"The Bank for International Settlements is no circus-tent Cassandra shrieking about the onrush of Doom. Bankers don't shriek. But here's the BIS, trembling before its crystal ball and talking, in its most recent annual report, about "planning for the worst. Consider first a discrete event which, if it occurred, would disrupt financial markets. What might be done in advance to prepare for such an eventuality? One important step would be to ensure the integrity of domestic lines of communication among core financial firms, their supervisors, the central bank and the operators of systemically critical parts of the financial infrastructure.
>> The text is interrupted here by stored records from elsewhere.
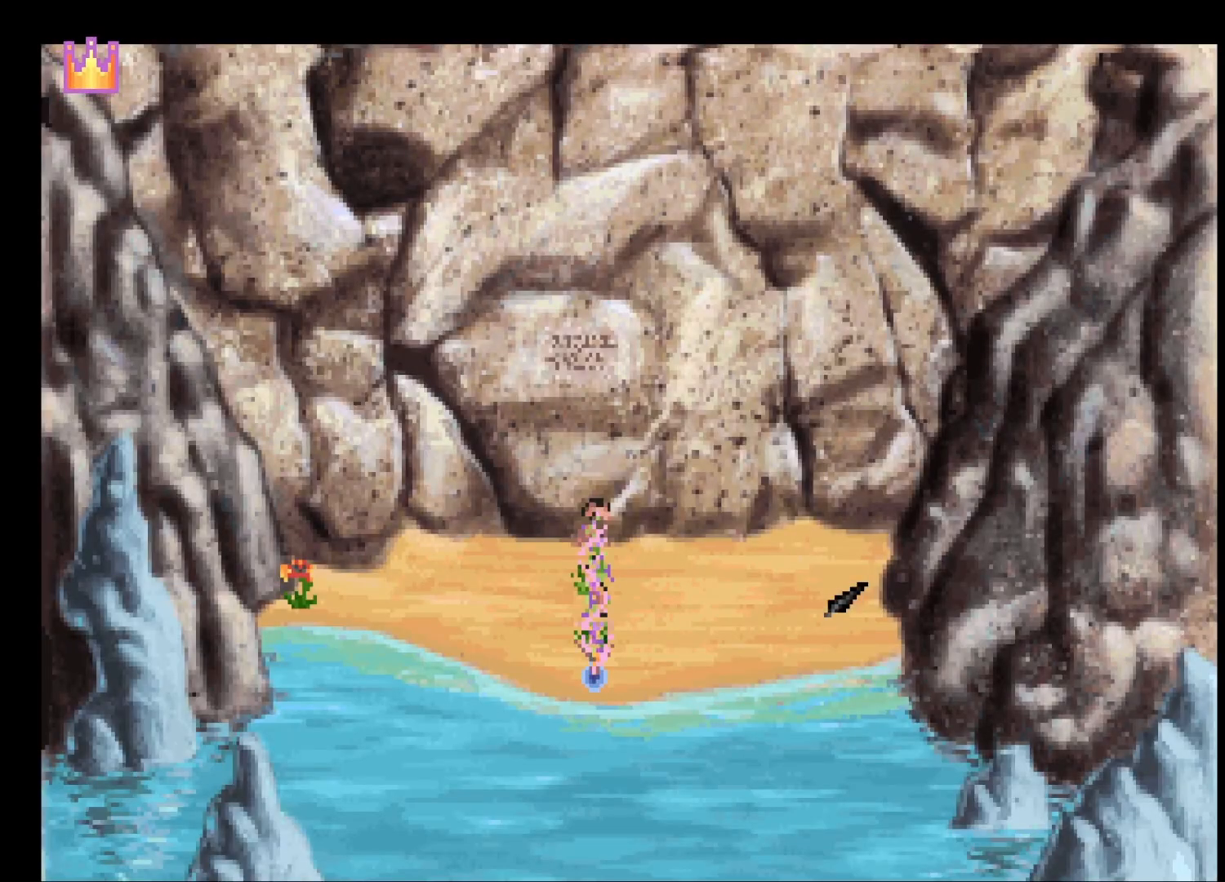
{"keys": [], "mouse": [], "events": []}
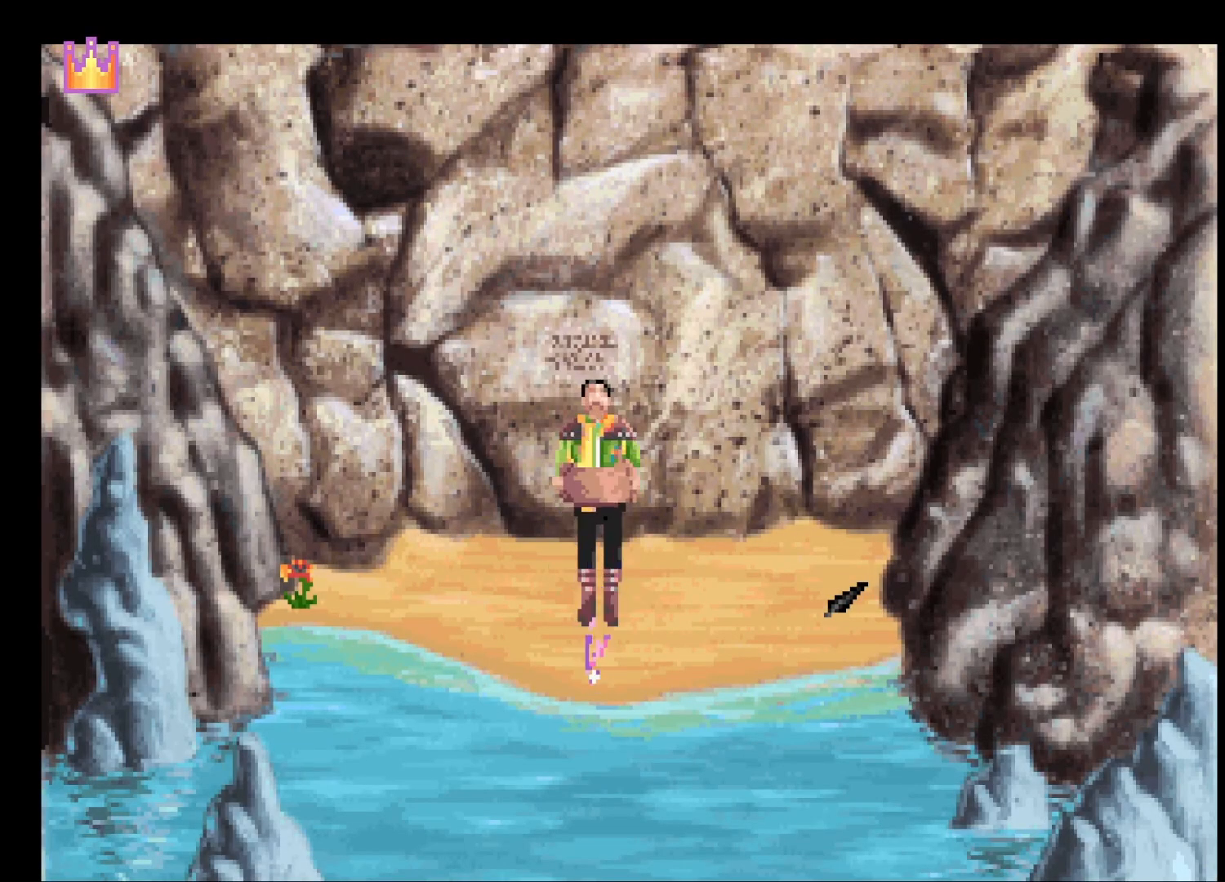
{"keys": [], "mouse": [], "events": []}
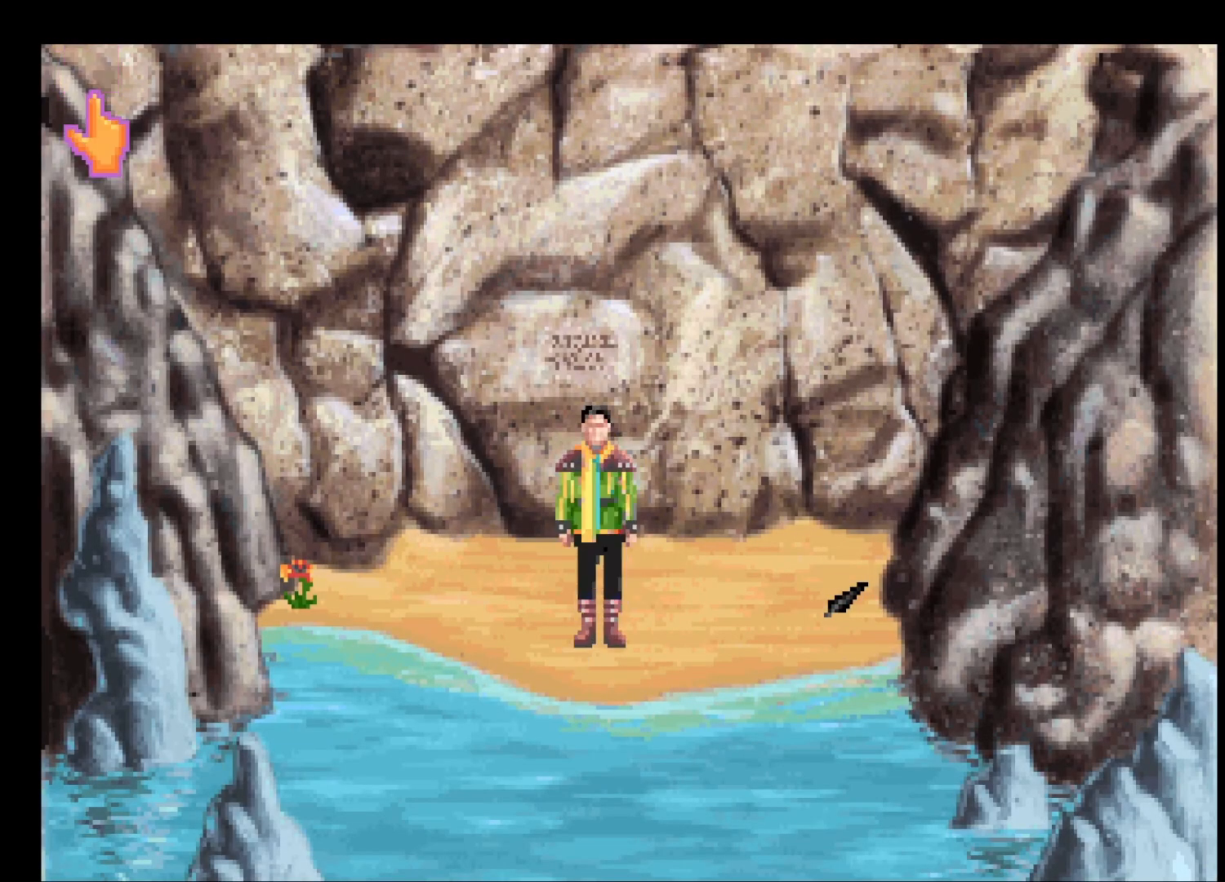
{"keys": ["return"], "mouse": [], "events": [[167, "mouse_left", "down"], [167, "return", "down"], [250, "mouse_left", "up"], [350, "mouse_left", "down"], [400, "mouse_left", "up"]]}
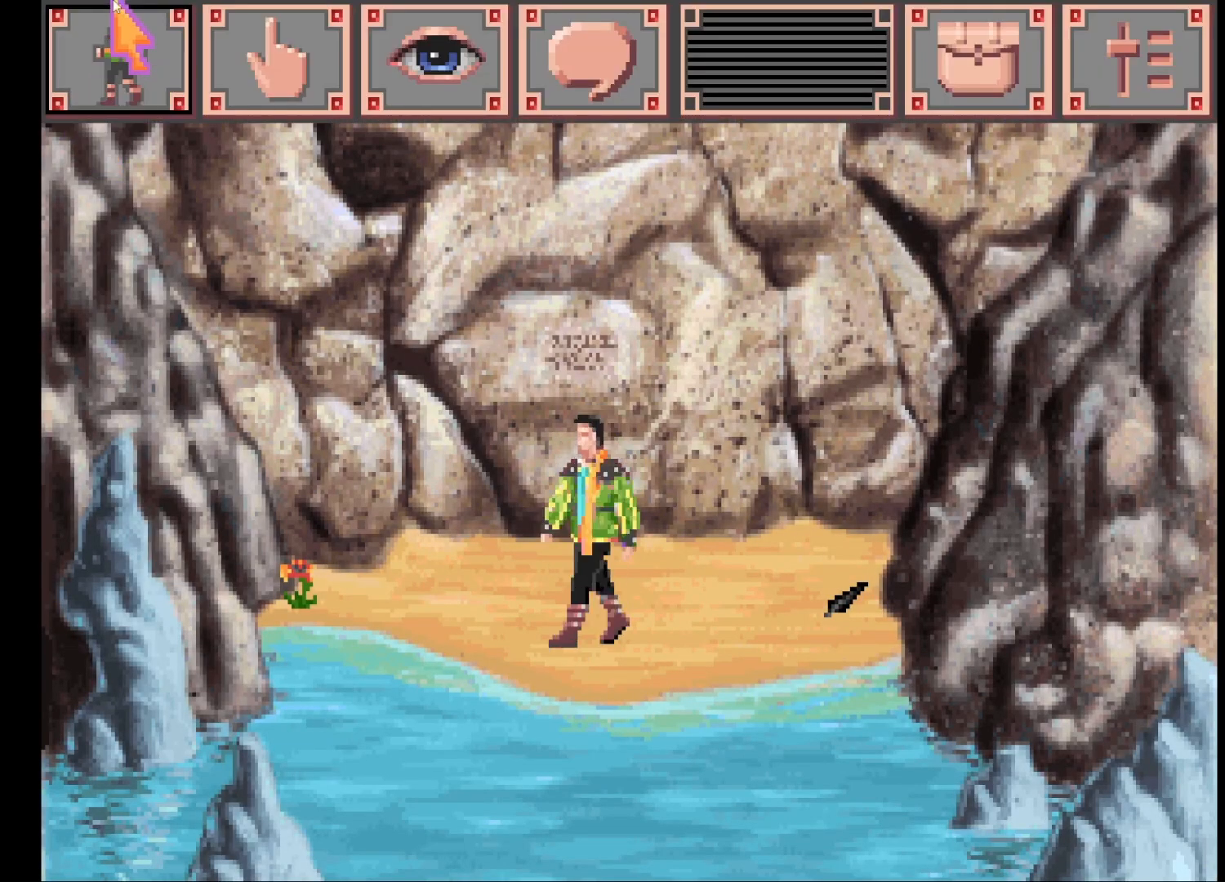
{"keys": [], "mouse": ["left"], "events": [[33, "return", "up"], [500, "mouse_left", "down"]]}
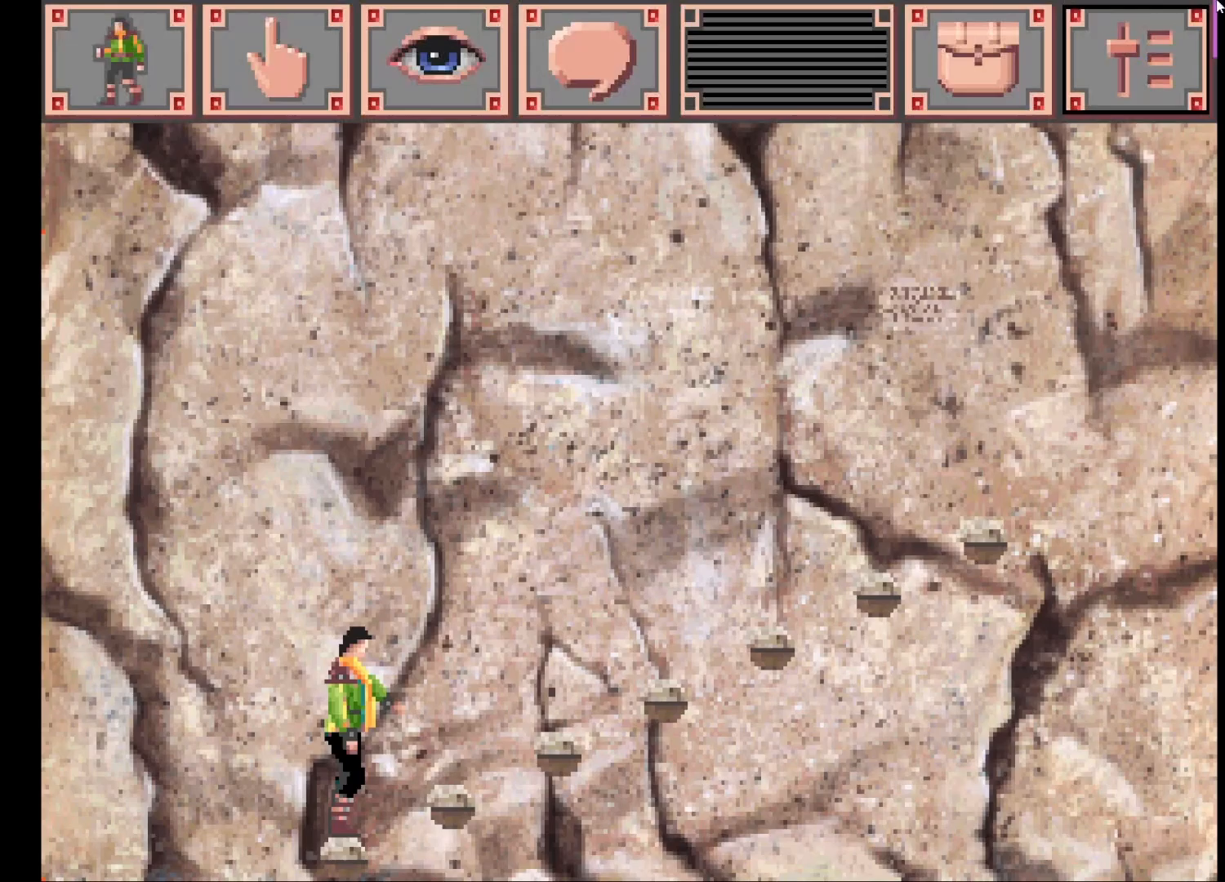
{"keys": [], "mouse": ["left"], "events": [[100, "mouse_left", "up"], [467, "mouse_left", "down"]]}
Another would be to ensure similar openness at the international level. Stress testing is now almost universal in financial firms, which is highly desirable. Yet stress tests are based on simplifying assumptions that necessarily fail to match the complexity of real world events." That's a banker's way of saying, "The show could blow up tomorrow, and there may not be any way to stop it."
Does this indicate an unusual level of concern on the part of the BIS, or is Cockburn cherry picking their report?
Randy
----- Original Message ----- From: "Doug Henwood" <dhenwood at panix.com> To: <lbo-talk at lbo-talk.org> Sent: Wednesday, July 05, 2006 2:59 PM Subject: Re: [lbo-talk] Is This So?
On Jul 5, 2006, at 2:34 PM, Michael Pollak wrote:
> Fair enough. Cockburn is no economist and clearly this is just
> stopped-clock crisis mongering. If there is a serious downturn,
> you don't get any credit for predicting it if that's all you ever
> predict twice a year for decades.
>
> But just on the theoretical side, aren't there at least two
> reasonably substantial reasons why a large increase in the
> complexity and novelty of financial instruments increases the risk
> of a collapse of confidence? Namely
Maybe, but you don't need complex instruments to do this kind of work - all you need are some heavily indebted entities, or a daisy-chain of obligations in which one link goes bad. Worked like a charm in the 19th and early 20th centuries. A current example: the US mortgage market is characterized by increasingly exotic instruments, but the fundamental fact is that a lot of people have borrowed very aggressively, and in a serious downturn, risk losing their houses and causing serious economic problems. Maybe. Maybe not. But it'd be a mistake to focus on the exotic instruments when the real issue is debt and debt service ratios.